The reason that file data is a prime target of ransomware attacks is that most file servers are full of juicy targets that organizations are willing to pay to get back. Payment is, after all, exactly what ransomware is all about. One of the best ways to defend against ransomware is to create a less target-rich environment. And data management is the key to create that environment.
The Art of Data Management
Primary storage is point A. Archive Storage is point B. The art of data management is moving data from point A to point B without disrupting user workflow. Software is the key to making that happen. The right data management software can identify files that qualify for archiving, move those files to the archive and replace them with a pointer to its new location. The archive storage location is, at this point, a secondary concern. For now it can be another NAS, an object storage system or the cloud.
Most organizations will find well over 80 percent of their data qualifies for archiving, meaning that a user does not access it for greater than 90 days. If the organization adopts a “archive after 90 days” policy, a legitimate concern is what happens if a user accesses a file that was moved? The short answer, if the software is in place, is NOTHING. The user accesses the file and it is recalled automatically for them.

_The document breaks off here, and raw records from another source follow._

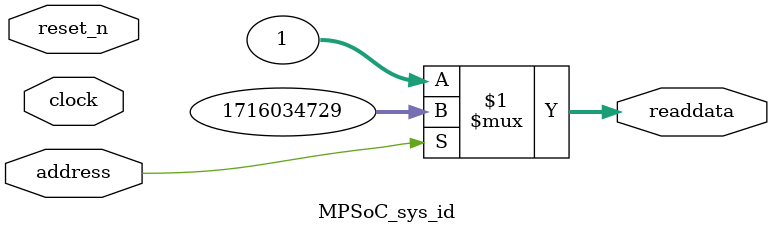
<source format=v>

`timescale 1ns / 1ps
// synthesis translate_on

// turn off superfluous verilog processor warnings 
// altera message_level Level1 
// altera message_off 10034 10035 10036 10037 10230 10240 10030 

module MPSoC_sys_id (
               // inputs:
                address,
                clock,
                reset_n,

               // outputs:
                readdata
             )
;

  output  [ 31: 0] readdata;
  input            address;
  input            clock;
  input            reset_n;

  wire    [ 31: 0] readdata;
  //control_slave, which is an e_avalon_slave
  assign readdata = address ? 1716034729 : 1;

endmodule




</source>
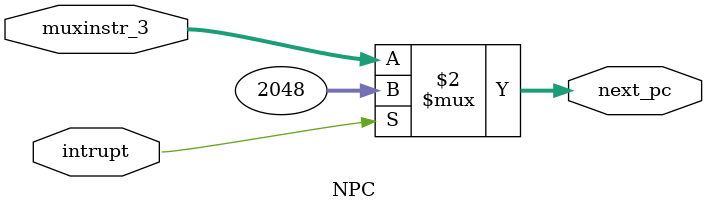
<source format=v>
`timescale 1ns / 1ps
module NPC(
		input[31:0] muxinstr_3,
        input intrupt,
        output[31:0] next_pc
	);
    assign next_pc = intrupt ? 12'b1000_0000_0000 : muxinstr_3;
 endmodule

</source>
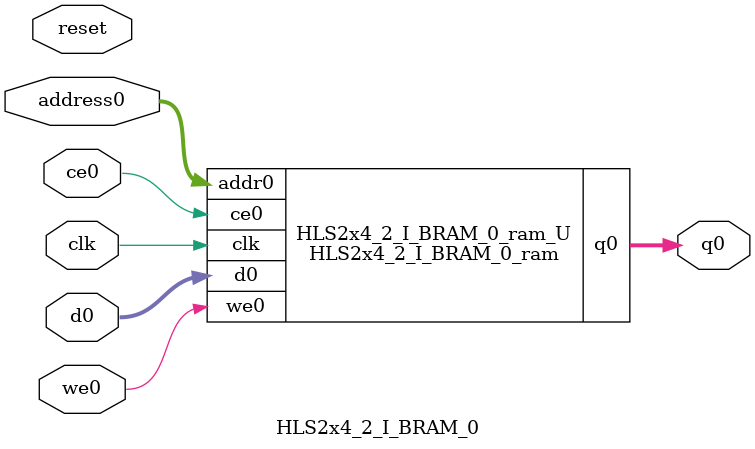
<source format=v>

`timescale 1 ns / 1 ps
module HLS2x4_2_I_BRAM_0_ram (addr0, ce0, d0, we0, q0,  clk);

parameter DWIDTH = 16;
parameter AWIDTH = 10;
parameter MEM_SIZE = 961;

input[AWIDTH-1:0] addr0;
input ce0;
input[DWIDTH-1:0] d0;
input we0;
output reg[DWIDTH-1:0] q0;
input clk;

(* ram_style = "block" *)reg [DWIDTH-1:0] ram[0:MEM_SIZE-1];




always @(posedge clk)  
begin 
    if (ce0) 
    begin
        if (we0) 
        begin 
            ram[addr0] <= d0; 
            q0 <= d0;
        end 
        else 
            q0 <= ram[addr0];
    end
end


endmodule


`timescale 1 ns / 1 ps
module HLS2x4_2_I_BRAM_0(
    reset,
    clk,
    address0,
    ce0,
    we0,
    d0,
    q0);

parameter DataWidth = 32'd16;
parameter AddressRange = 32'd961;
parameter AddressWidth = 32'd10;
input reset;
input clk;
input[AddressWidth - 1:0] address0;
input ce0;
input we0;
input[DataWidth - 1:0] d0;
output[DataWidth - 1:0] q0;



HLS2x4_2_I_BRAM_0_ram HLS2x4_2_I_BRAM_0_ram_U(
    .clk( clk ),
    .addr0( address0 ),
    .ce0( ce0 ),
    .d0( d0 ),
    .we0( we0 ),
    .q0( q0 ));

endmodule


</source>
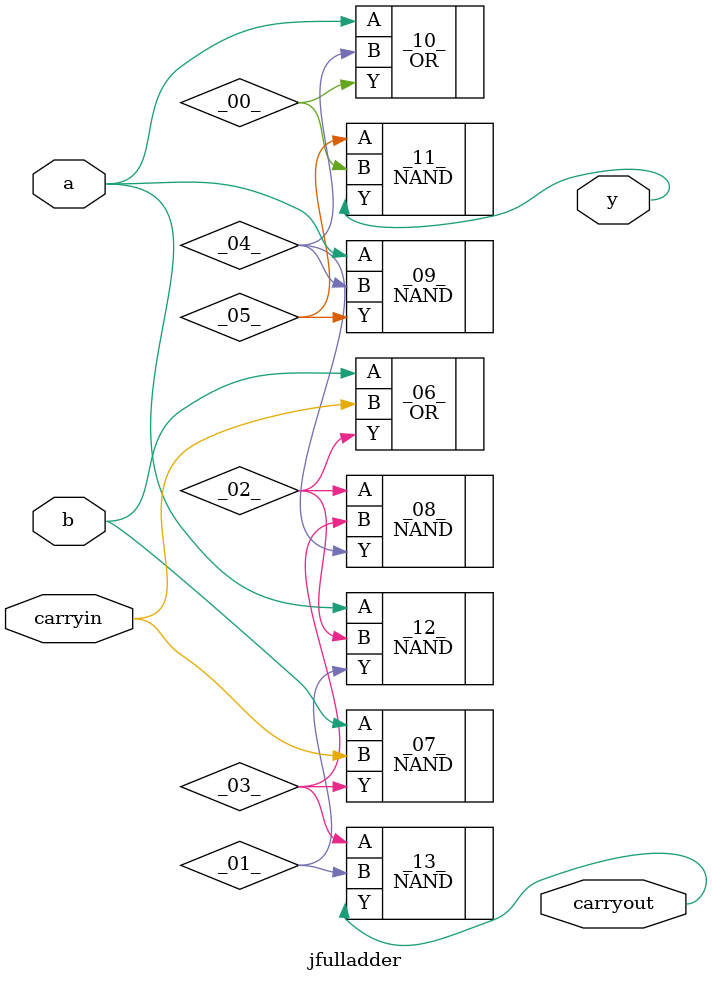
<source format=v>
/* Generated by Yosys 0.44 (git sha1 80ba43d26, clang++ 15.0.0 -fPIC -O3) */

(* hdlname = "jfulladder" *)
(* top =  1  *)
(* src = "test2.v:1.1-8.10" *)
module jfulladder(y, carryout, a, b, carryin);
  wire _00_;
  wire _01_;
  wire _02_;
  wire _03_;
  wire _04_;
  wire _05_;
  (* src = "test2.v:3.9-3.10" *)
  input a;
  wire a;
  (* src = "test2.v:3.11-3.12" *)
  input b;
  wire b;
  (* src = "test2.v:3.13-3.20" *)
  input carryin;
  wire carryin;
  (* src = "test2.v:2.12-2.20" *)
  output carryout;
  wire carryout;
  (* src = "test2.v:2.10-2.11" *)
  output y;
  wire y;
  OR _06_ (
    .A(b),
    .B(carryin),
    .Y(_02_)
  );
  NAND _07_ (
    .A(b),
    .B(carryin),
    .Y(_03_)
  );
  NAND _08_ (
    .A(_02_),
    .B(_03_),
    .Y(_04_)
  );
  NAND _09_ (
    .A(a),
    .B(_04_),
    .Y(_05_)
  );
  OR _10_ (
    .A(a),
    .B(_04_),
    .Y(_00_)
  );
  NAND _11_ (
    .A(_05_),
    .B(_00_),
    .Y(y)
  );
  NAND _12_ (
    .A(a),
    .B(_02_),
    .Y(_01_)
  );
  NAND _13_ (
    .A(_03_),
    .B(_01_),
    .Y(carryout)
  );
endmodule

</source>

Even though the archive storage system does not have the same performance metrics as a primary storage file server, it’s still likely the user will not notice the difference. Primary storage, while typically faster, is responding to thousands of I/O request, archive storage is typically waiting for a request.
The Ransomware Air Gap
How does data management help protect against ransomware? First, at least 80 percent of the targets (files) are now on secondary storage. If that secondary storage is object storage or the cloud, it is harder for the ransomware to get to it. Second, many data management software solutions, can copy data to the archive even before fulfilling the age out policy. A policy can be made to copy data to the archive as it changes throughout the day, then maintain a user specified number of versions for a period of time. It will also reduce storage to only one copy after the age out policy kicks in and remove the other copy from primary storage. The result is near real-time protection of files.
Beyond the software, the archive hardware can add value. If the archive storage has the ability to store all inbound data as read-only, it is protected against ransomware, even if the attack does make it through to the system. Read-only storage is critical. While the ransomware in theory can read the file and start its encryption, as soon as it writes the file back to storage it will get an error message.
The hardware typically also has the ability to replicate data to a secondary archive storage system in another location. And some even have the ability to copy data to tape, the ultimate air gap.
Watch Storage Switzerland and NTP Software CEO Discuss using Archive to protect against Ransomware in our ChalkTalk Video, "WannaCry, Snowden, Wikileaks… Is Your Data Next?"
Of course data management has other value points beyond protecting against ransomware. The most obvious is it reduces the investment in primary storage and reduces the complexity of the data protection architecture. The combination of ransomware protection, and reduced investment in primary storage and backup should place data management at the very top of the IT project list.